Task directions
Starting at the top of the records below and ending with the line that contains "pinky tip: (217, 112)", print each line exactly as written, skipping the pictures.

Collection entries:
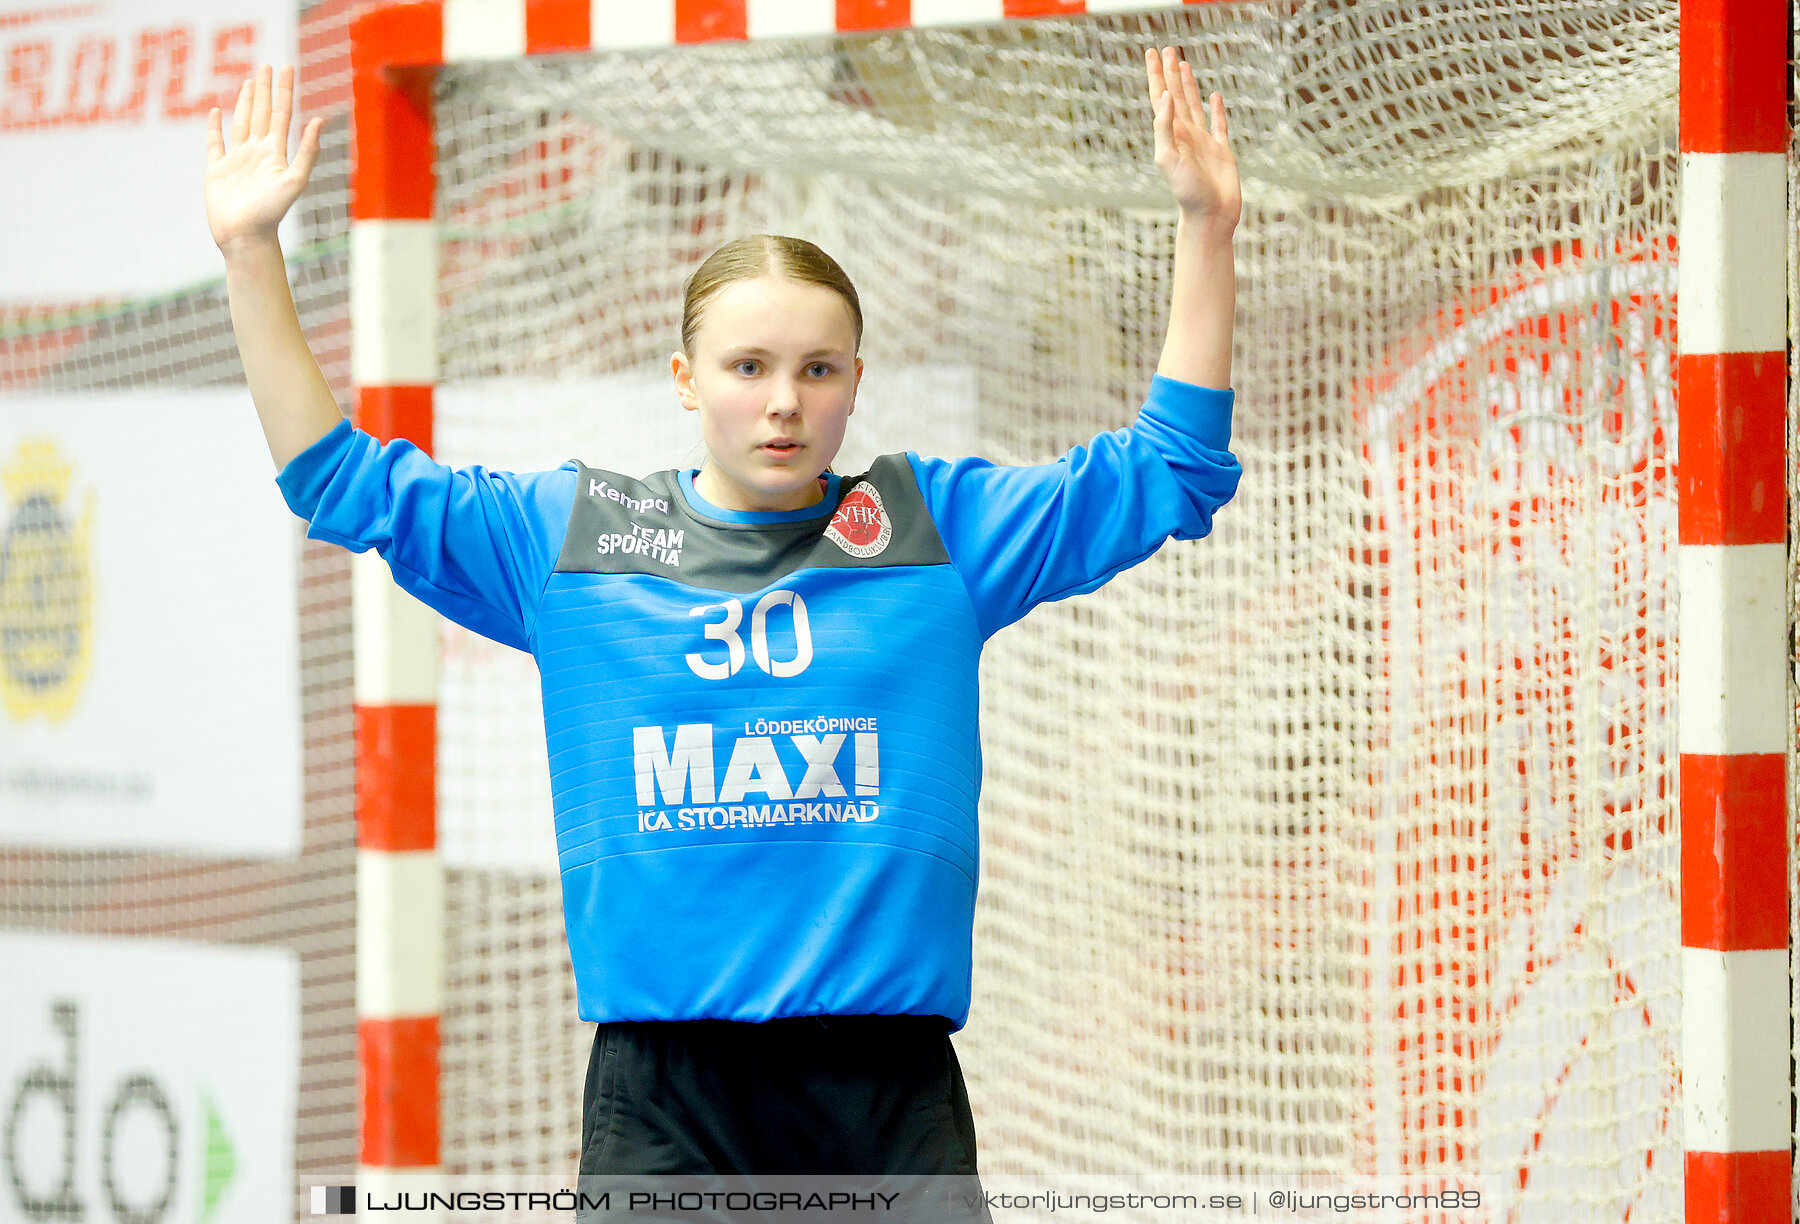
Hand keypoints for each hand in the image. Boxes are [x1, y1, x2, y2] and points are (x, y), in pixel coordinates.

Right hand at [205, 65, 322, 253]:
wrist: (246, 237)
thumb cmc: (271, 213)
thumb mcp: (294, 180)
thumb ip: (307, 151)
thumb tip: (319, 120)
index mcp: (275, 153)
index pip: (281, 114)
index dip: (284, 90)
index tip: (286, 67)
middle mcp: (257, 154)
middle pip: (261, 113)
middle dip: (265, 89)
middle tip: (267, 66)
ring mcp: (237, 161)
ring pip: (241, 123)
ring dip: (245, 102)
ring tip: (249, 82)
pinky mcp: (216, 171)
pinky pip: (215, 143)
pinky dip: (215, 127)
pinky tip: (217, 112)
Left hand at [1145, 47, 1239, 229]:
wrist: (1211, 216)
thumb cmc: (1187, 192)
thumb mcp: (1168, 158)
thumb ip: (1164, 127)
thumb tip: (1164, 97)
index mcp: (1170, 135)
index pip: (1160, 98)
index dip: (1156, 76)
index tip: (1151, 53)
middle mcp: (1185, 135)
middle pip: (1176, 96)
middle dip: (1170, 74)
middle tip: (1166, 50)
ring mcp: (1204, 142)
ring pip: (1194, 105)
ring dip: (1188, 85)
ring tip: (1183, 63)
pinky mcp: (1222, 151)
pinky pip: (1218, 124)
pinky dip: (1215, 109)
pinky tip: (1213, 96)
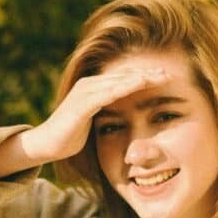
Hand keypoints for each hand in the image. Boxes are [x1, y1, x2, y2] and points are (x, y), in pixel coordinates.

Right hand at [26, 64, 168, 162]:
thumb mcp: (93, 121)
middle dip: (149, 74)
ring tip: (161, 76)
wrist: (46, 144)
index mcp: (95, 88)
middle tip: (171, 73)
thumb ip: (107, 113)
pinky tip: (140, 84)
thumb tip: (123, 116)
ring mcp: (85, 92)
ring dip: (141, 77)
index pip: (125, 79)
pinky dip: (125, 87)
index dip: (146, 77)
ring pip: (119, 81)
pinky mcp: (82, 103)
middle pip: (125, 75)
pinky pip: (108, 93)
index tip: (167, 79)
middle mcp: (90, 84)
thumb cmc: (69, 136)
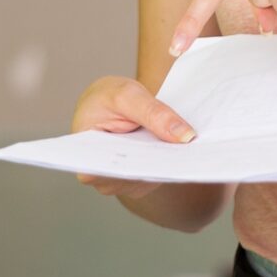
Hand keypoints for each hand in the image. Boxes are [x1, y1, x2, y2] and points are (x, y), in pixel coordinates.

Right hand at [70, 75, 195, 201]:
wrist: (111, 101)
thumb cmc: (108, 97)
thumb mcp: (128, 95)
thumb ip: (155, 114)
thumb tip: (186, 137)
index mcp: (86, 158)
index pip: (110, 170)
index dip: (136, 166)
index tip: (163, 159)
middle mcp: (102, 178)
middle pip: (134, 177)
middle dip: (160, 164)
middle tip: (188, 153)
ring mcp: (121, 182)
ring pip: (150, 178)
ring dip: (169, 164)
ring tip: (190, 150)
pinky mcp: (139, 179)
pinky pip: (158, 174)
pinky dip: (170, 162)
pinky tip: (185, 151)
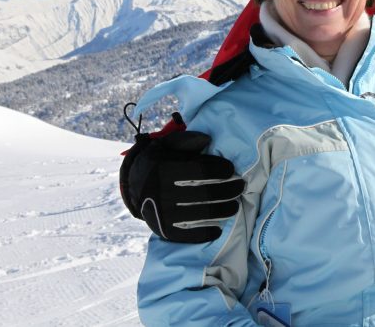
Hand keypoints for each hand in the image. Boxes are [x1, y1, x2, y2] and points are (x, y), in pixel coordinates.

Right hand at [120, 126, 243, 242]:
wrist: (134, 186)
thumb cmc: (160, 161)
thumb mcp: (167, 145)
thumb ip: (187, 140)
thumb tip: (207, 140)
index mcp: (164, 169)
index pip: (201, 170)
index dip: (220, 169)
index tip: (231, 169)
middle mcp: (163, 192)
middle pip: (206, 193)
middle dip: (229, 190)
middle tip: (240, 186)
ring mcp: (163, 214)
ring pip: (202, 213)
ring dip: (224, 210)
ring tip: (235, 205)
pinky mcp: (165, 231)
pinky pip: (190, 235)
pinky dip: (207, 232)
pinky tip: (218, 228)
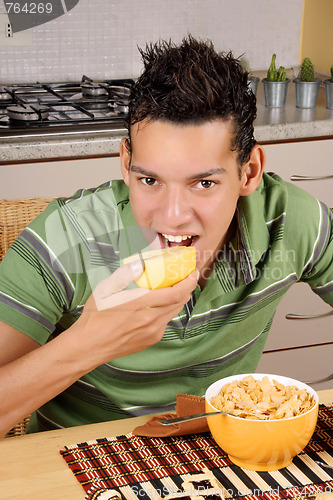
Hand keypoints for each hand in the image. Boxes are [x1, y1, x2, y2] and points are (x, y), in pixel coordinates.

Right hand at [71, 260, 198, 367]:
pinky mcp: (151, 340)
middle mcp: (150, 320)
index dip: (188, 282)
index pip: (175, 293)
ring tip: (175, 287)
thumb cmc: (95, 317)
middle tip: (186, 276)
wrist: (89, 346)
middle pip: (179, 302)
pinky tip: (159, 304)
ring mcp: (152, 332)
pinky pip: (165, 322)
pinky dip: (167, 310)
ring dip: (178, 299)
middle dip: (186, 287)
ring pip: (174, 312)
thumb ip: (123, 275)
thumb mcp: (104, 290)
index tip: (193, 272)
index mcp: (140, 304)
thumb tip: (140, 264)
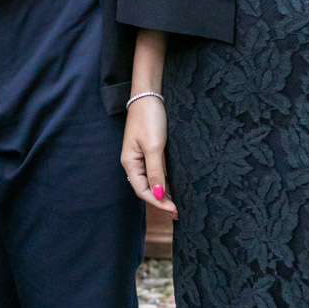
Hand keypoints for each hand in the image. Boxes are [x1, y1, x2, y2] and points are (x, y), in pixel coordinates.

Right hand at [121, 94, 176, 218]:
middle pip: (146, 189)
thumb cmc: (149, 118)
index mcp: (130, 163)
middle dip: (161, 201)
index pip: (143, 191)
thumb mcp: (154, 146)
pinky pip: (156, 171)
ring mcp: (141, 156)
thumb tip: (160, 195)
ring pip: (152, 181)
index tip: (174, 210)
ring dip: (164, 193)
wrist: (149, 94)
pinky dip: (165, 181)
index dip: (158, 203)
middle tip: (179, 213)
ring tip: (178, 204)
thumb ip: (156, 172)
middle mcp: (133, 163)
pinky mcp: (150, 150)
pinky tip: (174, 187)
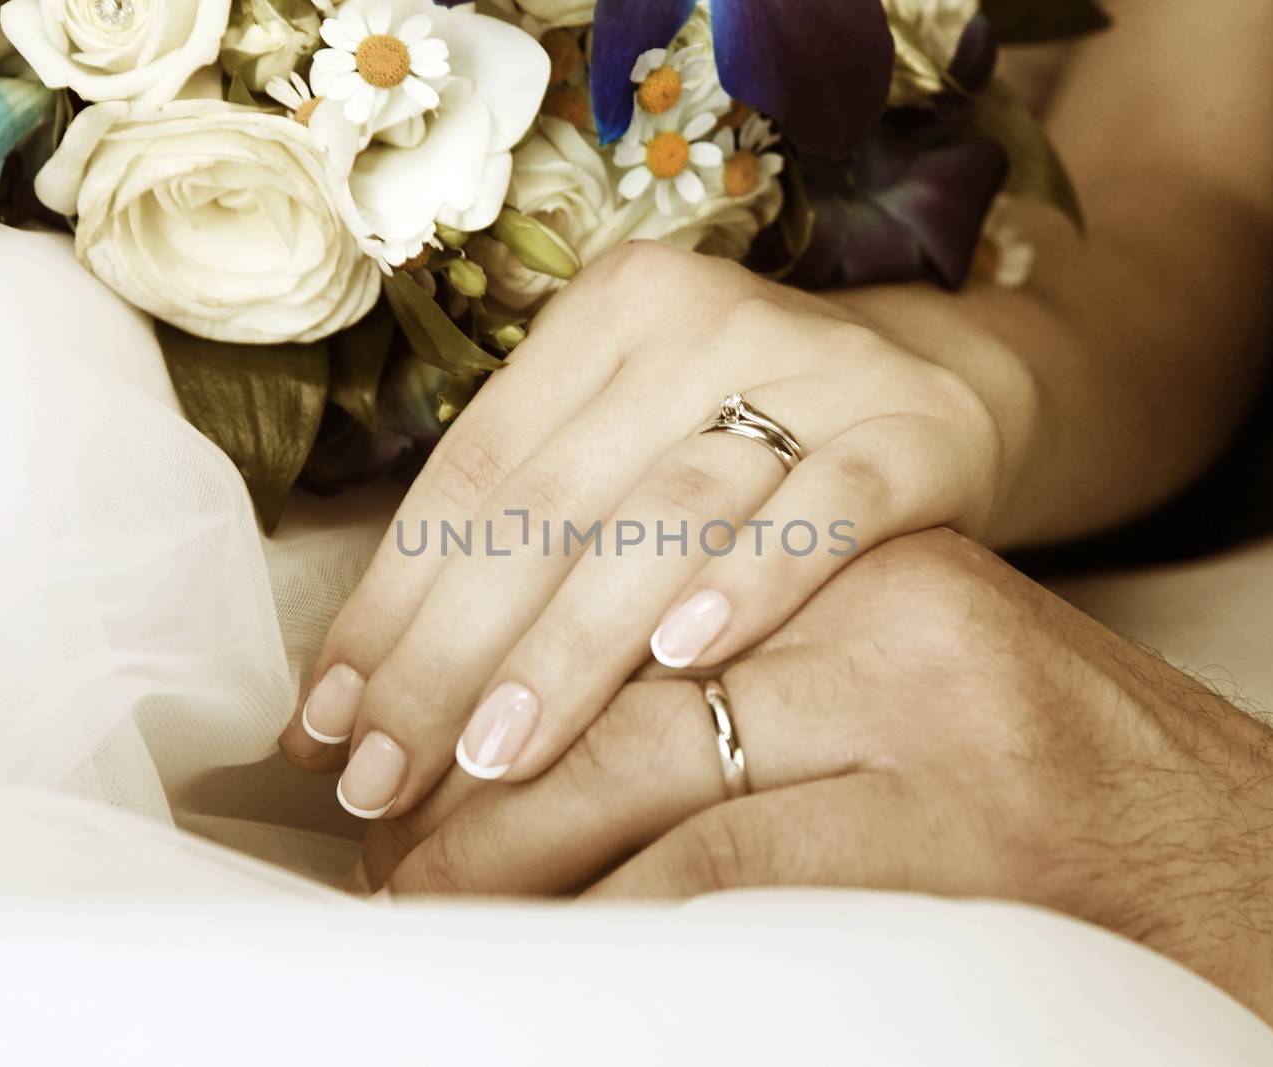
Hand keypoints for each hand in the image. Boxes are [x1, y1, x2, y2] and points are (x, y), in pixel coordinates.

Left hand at [279, 241, 1011, 819]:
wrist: (943, 389)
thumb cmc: (746, 449)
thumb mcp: (632, 457)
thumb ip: (525, 547)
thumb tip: (362, 704)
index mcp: (605, 317)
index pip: (473, 471)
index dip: (390, 601)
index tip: (329, 725)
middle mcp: (698, 321)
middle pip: (549, 500)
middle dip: (452, 652)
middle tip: (386, 777)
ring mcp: (812, 366)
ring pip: (667, 511)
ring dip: (574, 643)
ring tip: (498, 756)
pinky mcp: (912, 427)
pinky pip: (826, 506)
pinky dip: (753, 581)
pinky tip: (690, 661)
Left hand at [365, 530, 1272, 1065]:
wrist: (1250, 860)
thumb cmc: (1041, 771)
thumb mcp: (895, 668)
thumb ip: (749, 659)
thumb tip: (533, 710)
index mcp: (858, 546)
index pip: (611, 550)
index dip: (465, 624)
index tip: (377, 708)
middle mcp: (889, 605)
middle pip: (615, 654)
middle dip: (469, 736)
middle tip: (376, 814)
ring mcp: (934, 709)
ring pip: (656, 760)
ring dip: (512, 838)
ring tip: (425, 887)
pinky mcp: (966, 822)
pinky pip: (741, 862)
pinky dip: (627, 894)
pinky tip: (558, 920)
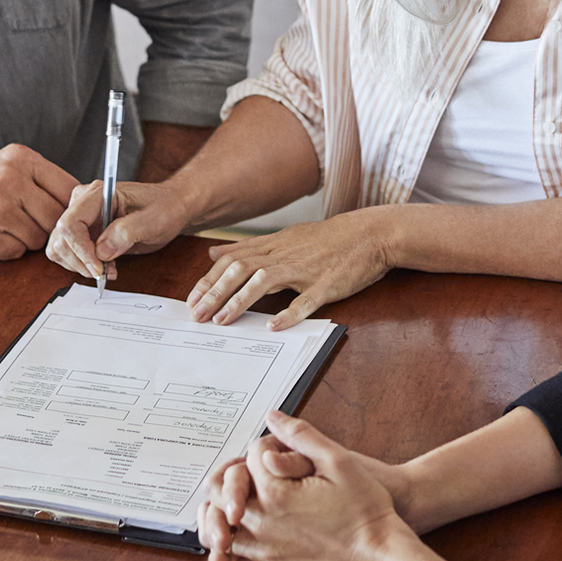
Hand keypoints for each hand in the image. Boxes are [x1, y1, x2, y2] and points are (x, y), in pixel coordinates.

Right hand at [0, 145, 79, 258]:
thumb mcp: (0, 168)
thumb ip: (36, 181)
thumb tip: (78, 202)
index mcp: (20, 158)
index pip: (70, 188)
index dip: (75, 209)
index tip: (73, 219)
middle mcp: (10, 179)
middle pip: (58, 218)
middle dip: (50, 229)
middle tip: (30, 226)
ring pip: (39, 239)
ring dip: (25, 240)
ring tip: (1, 227)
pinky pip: (16, 252)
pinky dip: (6, 250)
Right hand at [44, 178, 195, 282]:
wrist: (171, 207)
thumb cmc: (164, 207)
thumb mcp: (153, 220)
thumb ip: (126, 232)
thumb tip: (101, 251)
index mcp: (97, 194)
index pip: (70, 224)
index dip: (81, 250)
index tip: (99, 268)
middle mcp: (83, 203)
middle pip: (61, 239)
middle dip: (80, 262)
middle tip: (105, 271)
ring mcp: (81, 218)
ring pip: (59, 248)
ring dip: (80, 266)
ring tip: (107, 269)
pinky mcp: (83, 232)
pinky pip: (68, 253)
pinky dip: (81, 265)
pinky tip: (103, 266)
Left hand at [188, 210, 394, 328]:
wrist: (370, 234)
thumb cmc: (328, 239)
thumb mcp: (285, 237)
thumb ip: (249, 247)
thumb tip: (215, 251)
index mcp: (273, 246)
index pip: (231, 261)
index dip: (209, 281)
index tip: (191, 301)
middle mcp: (283, 255)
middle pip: (240, 270)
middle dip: (215, 293)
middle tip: (196, 315)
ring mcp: (304, 270)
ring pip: (264, 281)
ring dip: (240, 301)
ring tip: (222, 321)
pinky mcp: (325, 284)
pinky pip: (305, 300)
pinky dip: (289, 313)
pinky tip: (273, 326)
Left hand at [200, 411, 410, 560]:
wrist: (380, 558)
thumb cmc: (365, 511)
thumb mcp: (338, 461)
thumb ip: (300, 436)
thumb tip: (272, 418)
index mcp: (275, 495)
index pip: (249, 457)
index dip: (266, 445)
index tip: (284, 449)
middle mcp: (263, 525)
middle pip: (219, 493)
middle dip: (231, 474)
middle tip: (252, 467)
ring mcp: (266, 550)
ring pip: (218, 532)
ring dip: (218, 512)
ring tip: (234, 499)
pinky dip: (226, 552)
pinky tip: (233, 540)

Exercise output
Hand keypoints for each hand in the image. Boxes are [x1, y1, x2, y2] and points are (x, y), in pixel coordinates.

Right hand at [205, 65, 322, 253]:
wrist: (246, 237)
thumb cmc: (271, 213)
thumb mcp: (294, 180)
thumb ip: (307, 151)
thumb tip: (319, 120)
index mcp: (275, 153)
index pip: (281, 114)
index dip: (284, 90)
index tip: (286, 67)
middle mcp: (257, 154)
middle pip: (261, 113)
middle dip: (265, 89)
middle tip: (267, 66)
ring mcp: (237, 161)
ring pip: (241, 123)
ring dip: (245, 102)
ring tip: (249, 82)
pinky mcp: (216, 171)
pinky pip: (215, 143)
pinky dip: (215, 127)
pinky tip: (217, 112)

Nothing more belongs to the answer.